Writing the COVID-19 Essay
Students should write the essay if their responses to the three points above help the reader understand the student better.
Students who experienced effects related to their Family and Personal Circumstances will help the reader understand additional challenges and circumstances in the student’s life as a result of COVID-19. In these situations, the student should write the essay regardless of whether they have a clear answer to “What actions did the student take to improve their situation?” The essay will be stronger if the student can discuss the actions they took, as their actions can show drive, initiative, and contribution. However, taking action is not a necessary component of writing a response related to Family and Personal Circumstances since the content of this essay can improve a reader’s overall understanding of a student’s situation.
Students who experienced External Impacts have a higher bar to clear when considering if they should write the COVID essay. These students must demonstrate that they took actions to better their situation. For example, it’s not compelling to merely write about a cool internship the student lined up for the summer and how disappointed the student is that they can’t do it. Instead, the student should write about what they were able to do despite disruptions to their plans. For example, maybe the student “made” their own internship by finding a problem, learning about it, and solving it. Perhaps they engaged in self-learning using EdX courses. Perhaps they joined a maker community and started to build drones. Perhaps they learned to code, started writing their own music, improved their skills in something, started a blog, created a YouTube channel, or wrote fiction.
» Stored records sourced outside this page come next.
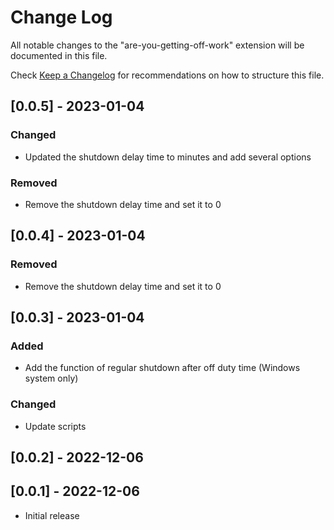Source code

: # Change Log

All notable changes to the "are-you-getting-off-work" extension will be documented in this file.

Check [Keep a Changelog](http://keepachangelog.com/) for recommendations on how to structure this file.
## [0.0.5] - 2023-01-04
### Changed
- Updated the shutdown delay time to minutes and add several options
### Removed
- Remove the shutdown delay time and set it to 0
## [0.0.4] - 2023-01-04
### Removed
- Remove the shutdown delay time and set it to 0
  
## [0.0.3] - 2023-01-04

### Added
- Add the function of regular shutdown after off duty time (Windows system only)

### Changed
- Update scripts


## [0.0.2] - 2022-12-06

## [0.0.1] - 2022-12-06
- Initial release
Structuring the COVID-19 Essay
I like to use a direct approach to writing the essay. Here’s a basic outline:
- Opening: The first one to two sentences should answer the three questions outlined above: provide an overview of the effects of COVID-19, the impact on the student, and the actions the student took. Doing this will leave the reader with a clear understanding of what will be covered in the essay and why the student is writing it (i.e., the reader won’t be thinking “how is this relevant to the student’s story?”). Keep this about 25 words.
- Section 1: The student should go into more detail on how COVID-19 affected them. The student should keep the focus on themselves. Some word count may be needed to describe why the student was in a certain situation (e.g., a parent being unemployed); but, most of the word count should focus on how the situation affected the student. Use about 75 words.
- Section 2: The student should use the remainder of the word count to discuss the actions they took as a result of the impact of COVID-19. This is the most important part of the essay as it can show the students traits that will help prove they’ll be successful in college and beyond. Use about 150 words.
Before senior year starts, students should be thinking about how COVID-19 affected them. They should think about what actions they’ve already taken or could start to take now to improve their situation. There are many activities a student can do from home despite shelter-in-place and quarantine restrictions. There are always ways for students to help with or improve their family or personal circumstances. Even things that may feel small or unimportant can be meaningful. Merely the act of doing something to better your situation can be compelling to admissions officers.
If you’re reading this after the start of senior year, students should think about how COVID-19 affected them and whether writing about it will positively contribute to their application. As mentioned, students should only write the COVID-19 essay if they’re able to discuss meaningful actions they took as a result of COVID-19’s effects or if COVID-19 led to meaningful changes to their Family or Personal Circumstances.